Le tournage des extérieurs rue en caméra portée, au cœur du chaos et du combat, a dû être d’une grande complexité. Comment avec-vous préparé ce moment et comment l’avez-vous vécu ?
J’ai appris à filmer dans la rue avec Jorge Müller Silva – le premier chef opérateur de La Bataille du Chili, disparu en novembre 1973. À l’époque, tous les deux, nous courions après les événements sans nous soucier de la sécurité ni même savoir où nous allions finir. Ce fut une période passionnante de tournage de rue, pleine d’imprévus et de surprises comme pouvait nous l’offrir le cinéma documentaire. Le tournage de Mon pays imaginaire a été assez différent tout de même, car j’ai 80 ans aujourd’hui et que la police est encore plus violente qu’hier. Mais je travaille avec bonheur avec un jeune chef opérateur, Samuel Lahu. Mon pays imaginaire semble éloigné de vos trois précédents films (la ‘trilogie’ Nostalgie de la lumière, Le bouton de nacre, La Cordillère des songes) mais entretient aussi une relation évidente avec eux. J’ignore complètement cette relation. Je fais les films que je ressens. Je planifie les prises de vue en fonction des choses que je trouve. Vous ne pouvez pas faire de films, écrire ou faire de la poésie de manière préméditée.
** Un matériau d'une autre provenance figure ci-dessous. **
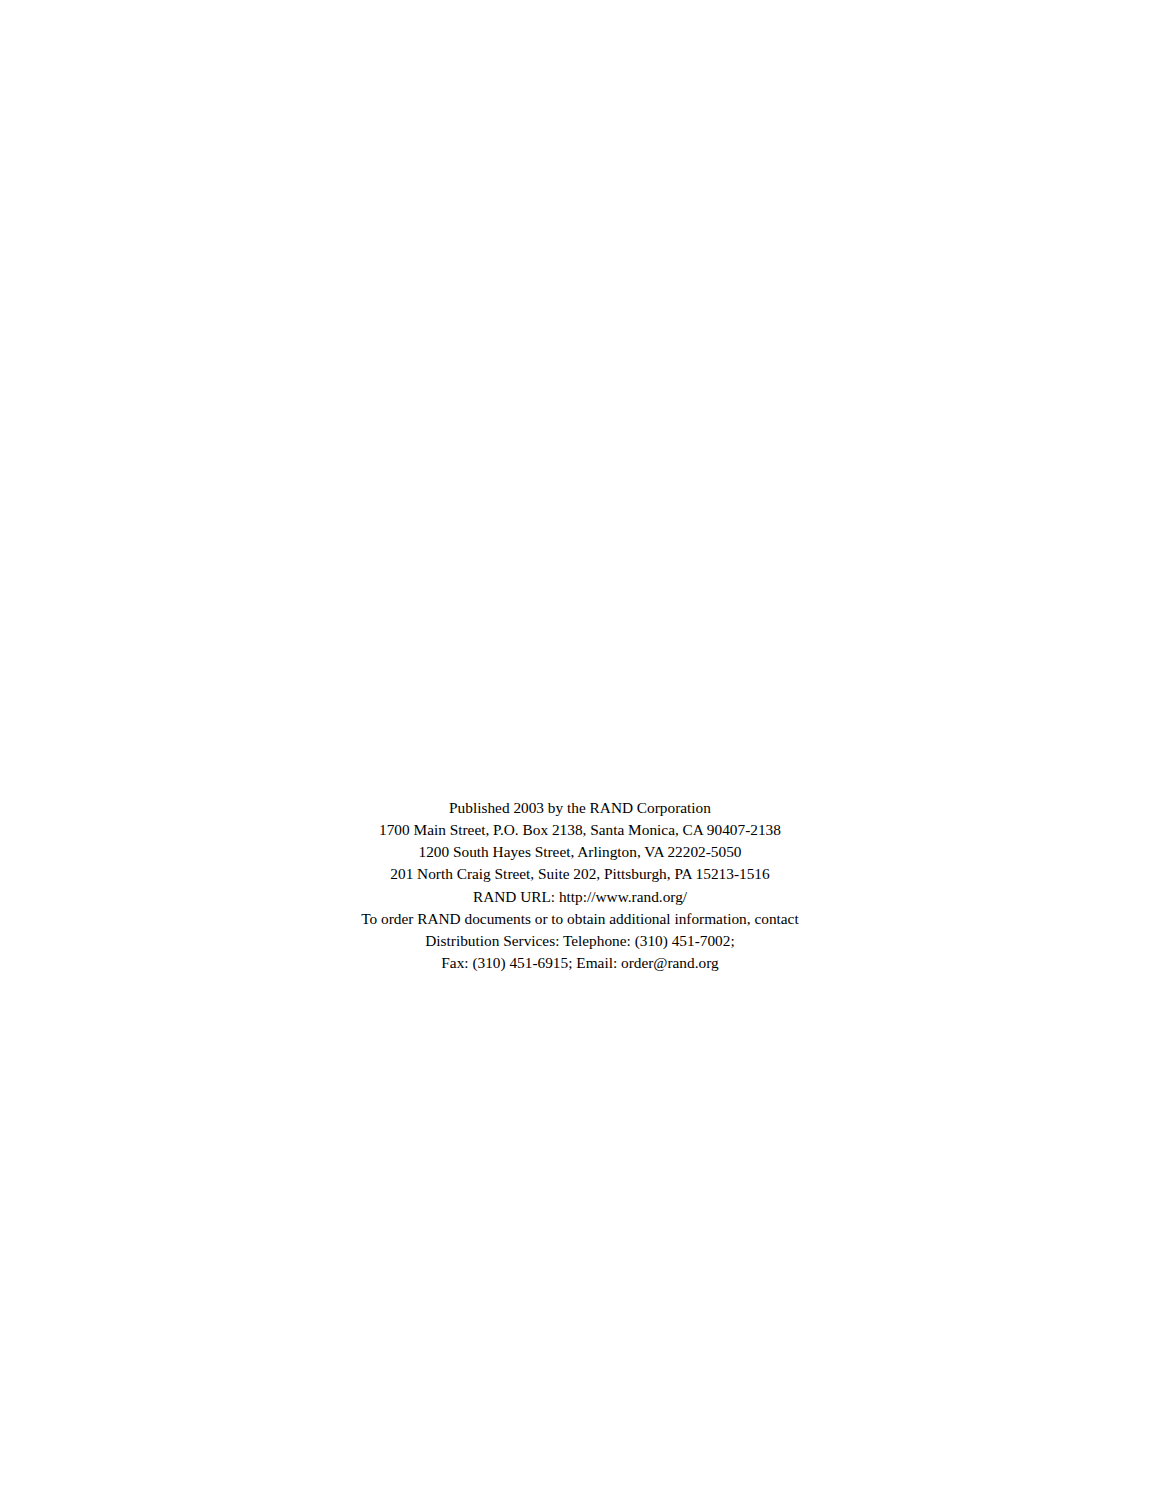Published 2003 by the RAND Corporation
1700 Main Street, P.O. Box 2138, Santa Monica, CA 90407-2138
1200 South Hayes Street, Arlington, VA 22202-5050
201 North Craig Street, Suite 202, Pittsburgh, PA 15213-1516
RAND URL: http://www.rand.org/
To order RAND documents or to obtain additional information, contact
Distribution Services: Telephone: (310) 451-7002;
Fax: (310) 451-6915; Email: order@rand.org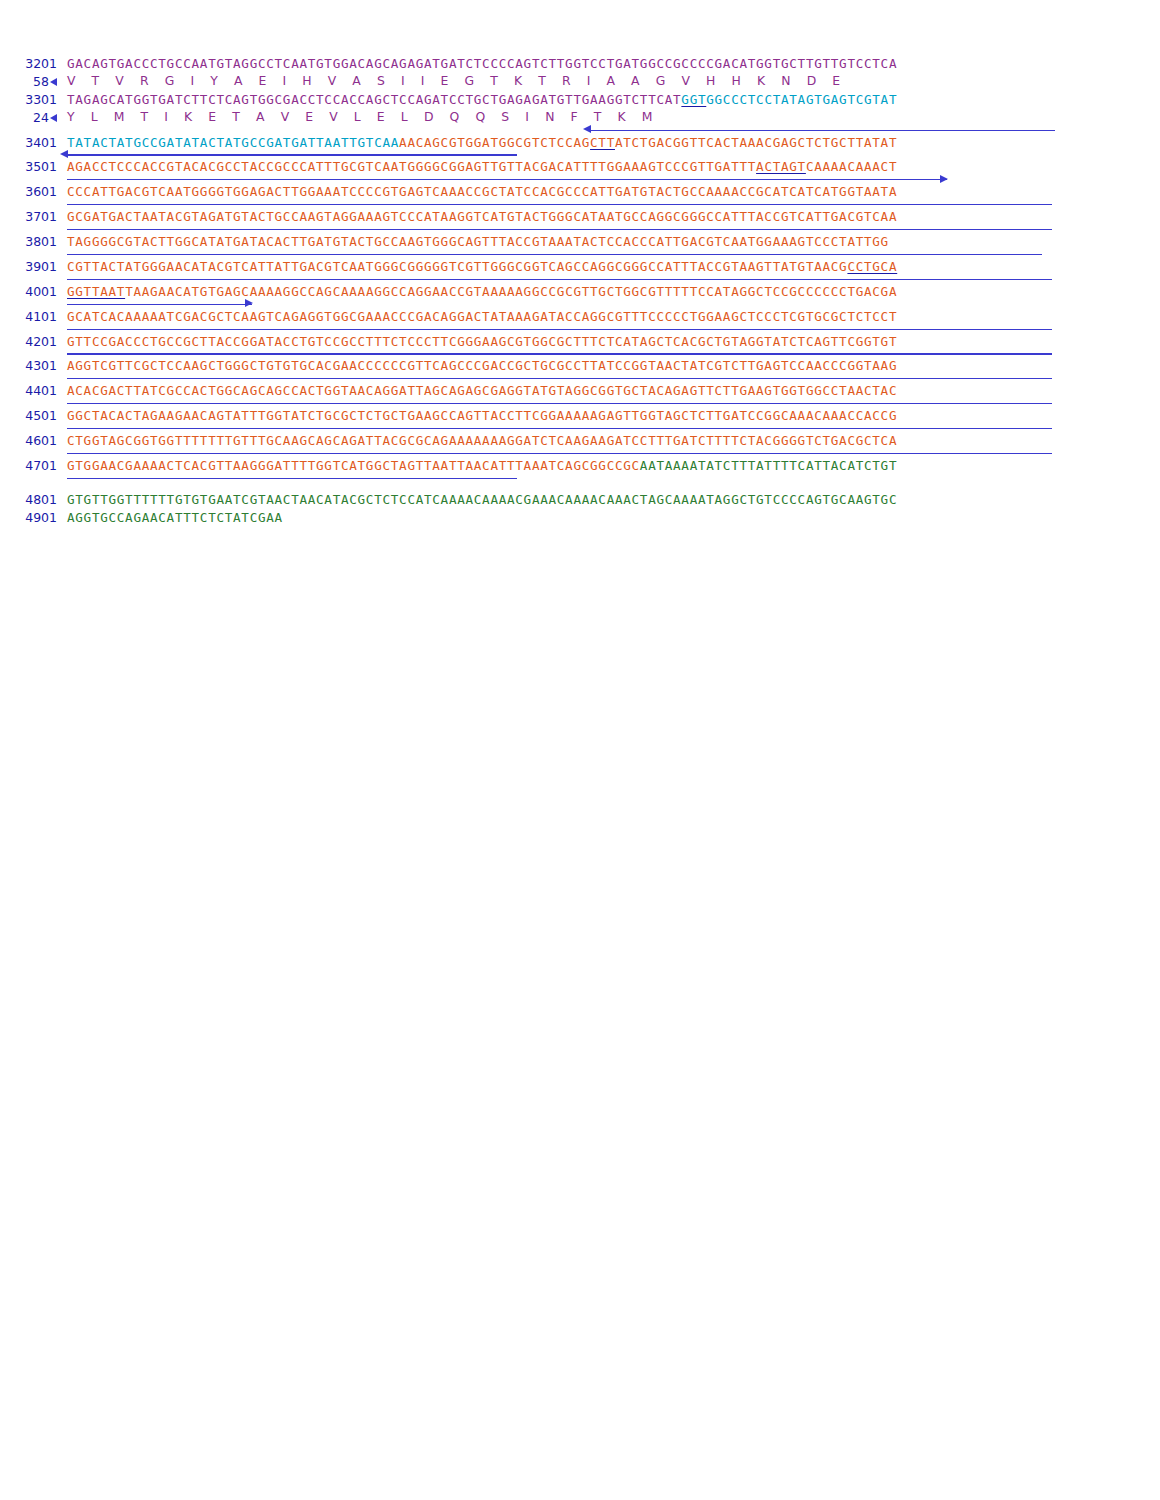3201
GACAGTGACCCTGCCAATGTAGGCCTCAATGTGGACAGCAGAGATGATCTCCCCAGTCTTGGTCCTGATGGCCGCCCCGACATGGTGCTTGTTGTCCTCA
58
V T V R G I Y A E I H V A S I I E G T K T R I A A G V H H K N D E
3301
TAGAGCATGGTGATCTTCTCAGTGGCGACCTCCACCAGCTCCAGATCCTGCTGAGAGATGTTGAAGGTCTTCAT GGTGGCCCTCCTATAGTGAGTCGTAT
24
Y L M T I K E T A V E V L E L D Q Q S I N F T K M
3401
TATACTATGCCGATATACTATGCCGATGATTAATTGTCAA AACAGCGTGGATGGCGTCTCCAGCTTATCTGACGGTTCACTAAACGAGCTCTGCTTATAT
3501
AGACCTCCCACCGTACACGCCTACCGCCCATTTGCGTCAATGGGGCGGAGTTGTTACGACATTTTGGAAAGTCCCGTTGATTTACTAGTCAAAACAAACT
3601
CCCATTGACGTCAATGGGGTGGAGACTTGGAAATCCCCGTGAGTCAAACCGCTATCCACGCCCATTGATGTACTGCCAAAACCGCATCATCATGGTAATA
3701
GCGATGACTAATACGTAGATGTACTGCCAAGTAGGAAAGTCCCATAAGGTCATGTACTGGGCATAATGCCAGGCGGGCCATTTACCGTCATTGACGTCAA
3801
TAGGGGCGTACTTGGCATATGATACACTTGATGTACTGCCAAGTGGGCAGTTTACCGTAAATACTCCACCCATTGACGTCAATGGAAAGTCCCTATTGG
3901
CGTTACTATGGGAACATACGTCATTATTGACGTCAATGGGCGGGGGTCGTTGGGCGGTCAGCCAGGCGGGCCATTTACCGTAAGTTATGTAACGCCTGCA
4001
GGTTAATTAAGAACATGTGAGCAAAAGGCCAGCAAAAGGCCAGGAACCGTAAAAAGGCCGCGTTGCTGGCGTTTTTCCATAGGCTCCGCCCCCCTGACGA
4101
GCATCACAAAAATCGACGCTCAAGTCAGAGGTGGCGAAACCCGACAGGACTATAAAGATACCAGGCGTTTCCCCCTGGAAGCTCCCTCGTGCGCTCTCCT
4201
GTTCCGACCCTGCCGCTTACCGGATACCTGTCCGCCTTTCTCCCTTCGGGAAGCGTGGCGCTTTCTCATAGCTCACGCTGTAGGTATCTCAGTTCGGTGT
4301
AGGTCGTTCGCTCCAAGCTGGGCTGTGTGCACGAACCCCCCGTTCAGCCCGACCGCTGCGCCTTATCCGGTAACTATCGTCTTGAGTCCAACCCGGTAAG
4401
ACACGACTTATCGCCACTGGCAGCAGCCACTGGTAACAGGATTAGCAGAGCGAGGTATGTAGGCGGTGCTACAGAGTTCTTGAAGTGGTGGCCTAACTAC
4501
GGCTACACTAGAAGAACAGTATTTGGTATCTGCGCTCTGCTGAAGCCAGTTACCTTCGGAAAAAGAGTTGGTAGCTCTTGATCCGGCAAACAAACCACCG
4601
CTGGTAGCGGTGGTTTTTTTGTTTGCAAGCAGCAGATTACGCGCAGAAAAAAAGGATCTCAAGAAGATCCTTTGATCTTTTCTACGGGGTCTGACGCTCA
4701
GTGGAACGAAAACTCACGTTAAGGGATTTTGGTCATGGCTAGTTAATTAACATTTAAATCAGCGGCCGC AATAAAATATCTTTATTTTCATTACATCTGT
4801
GTGTTGGTTTTTTGTGTGAATCGTAACTAACATACGCTCTCCATCAAAACAAAACGAAACAAAACAAACTAGCAAAATAGGCTGTCCCCAGTGCAAGTGC
4901
AGGTGCCAGAACATTTCTCTATCGAA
L’inspiration – capter un instant de réalité – appartient au monde magique de la création.
Parlez-nous de ce titre. Ce pays ne semble pas du tout imaginaire, ni subjectif mais au contraire très concret, non ? Est-ce le pays que Salvador Allende aurait voulu voir advenir de son combat politique ?
Pour moi, le Chili continue d’être un pays en construction, en réflexion constante. Et il continue à se chercher…
Propos recueillis par
Clément PUGET*
- Maître de conférences à l’université Bordeaux Montaigne.
Patricio Guzmán est né en 1941 à Santiago du Chili. Il a étudié à « l’École Officielle de l’Art Cinématographique », à Madrid. Il dédie sa carrière au film documentaire. Ses films, présentés dans de nombreux festivals, sont reconnus internationalement. Entre 1972 et 1979, il réalise La Bataille du Chili, une trilogie de cinq heures sur le gouvernement de Salvador Allende et sa chute. Ce film fonde les bases de son cinéma. La revue nord-américaine Cineaste le nomme parmi « les dix meilleurs films politiques du monde ». Après le coup d’État de Pinochet, il est arrêté et enfermé pendant deux semaines dans le Stade National, où il est menacé à plusieurs reprises par des simulacres d’exécution. En 1973, il quitte le Chili et s’installe à Cuba, puis en Espagne et en France, mais reste très attaché à son pays et son histoire. Il préside le Festival International de Documentaire à Santiago du Chili (FIDOCS) qu’il a créé en 1997.